- [About this exercise]
Please answer these questions about the impeachment article:
(a) Who interviewed Adam Schiff at the public event, and in which city was it held?
(b) Which newspaper ran an editorial complaining that the hearings were closed?
(c) On what day did Schiff write his letter to House colleagues?

- [Text]
Sunday, 24 Nov 2024

Opinion | The Impeachment Will Be Televised

This article is part of David Leonhardt’s newsletter. You can sign up here to receive it each weekday.

Earlier this week, my colleague Nicholas Kristof interviewed Representative Adam Schiff — the Democrat leading the impeachment inquiry — at a public event in New York. Toward the end, Nicholas asked about the inquiry’s apparent lack of transparency so far:

“This is something that you’ve been criticized for on the right. The Wall Street Journal had an editorial today complaining that the hearings are closed. Some Republicans have asked for full transcripts to be made available and have complained that things are being cherry-picked and leaked. And [an audience member] asks, ‘How can we win public opinion if the key testimony for impeachment are private?’”

I raised a version of the same question in my column this week, and so I was glad to hear Schiff’s answer to Nicholas — and, even more so, to see the public letter that Schiff has since released. In both, he explained why the initial stage of the investigation has taken place largely behind closed doors but also indicated that it will eventually include public hearings.

“We’re doing these initial hearings in closed session, and it makes a lot of sense to do that when you’re conducting an investigation because I’m sure the White House would like nothing more than to be able to get their stories straight by hearing what these witnesses have to say,” Schiff said. “And there are good and important investigative reasons not to let one witness know what another witness has said.”

In the letter that Schiff wrote to House colleagues on Wednesday, he explained that he would eventually release transcripts of the interviews now being done. He added a point that I think is even more important: “We also anticipate that at an appropriate point in the investigation, we will be taking witness testimony in public, so that the full Congress and the American people can hear their testimony firsthand.”

Pose estimation data:
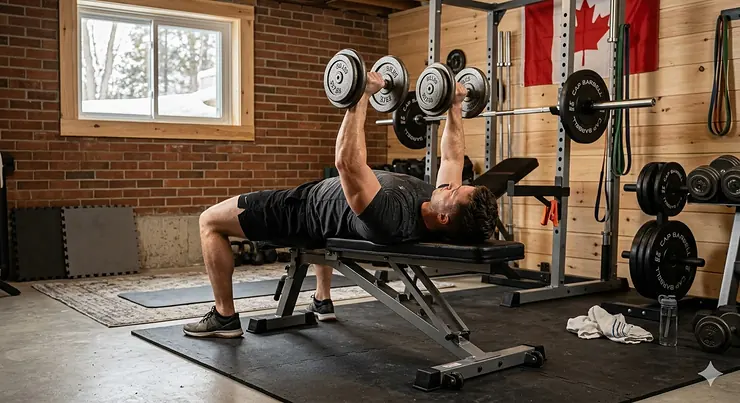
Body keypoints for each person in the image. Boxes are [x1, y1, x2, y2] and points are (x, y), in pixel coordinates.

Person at [183, 72, 499, 338]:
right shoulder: (437, 205)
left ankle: (224, 317)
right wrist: (456, 105)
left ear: (444, 218)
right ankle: (322, 299)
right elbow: (453, 156)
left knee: (209, 220)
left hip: (299, 212)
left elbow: (346, 162)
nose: (452, 185)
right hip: (326, 209)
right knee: (336, 215)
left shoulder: (390, 216)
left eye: (455, 191)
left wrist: (360, 97)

- [Solution]
(a) Nicholas Kristof, in New York.
(b) The Wall Street Journal.
(c) Wednesday.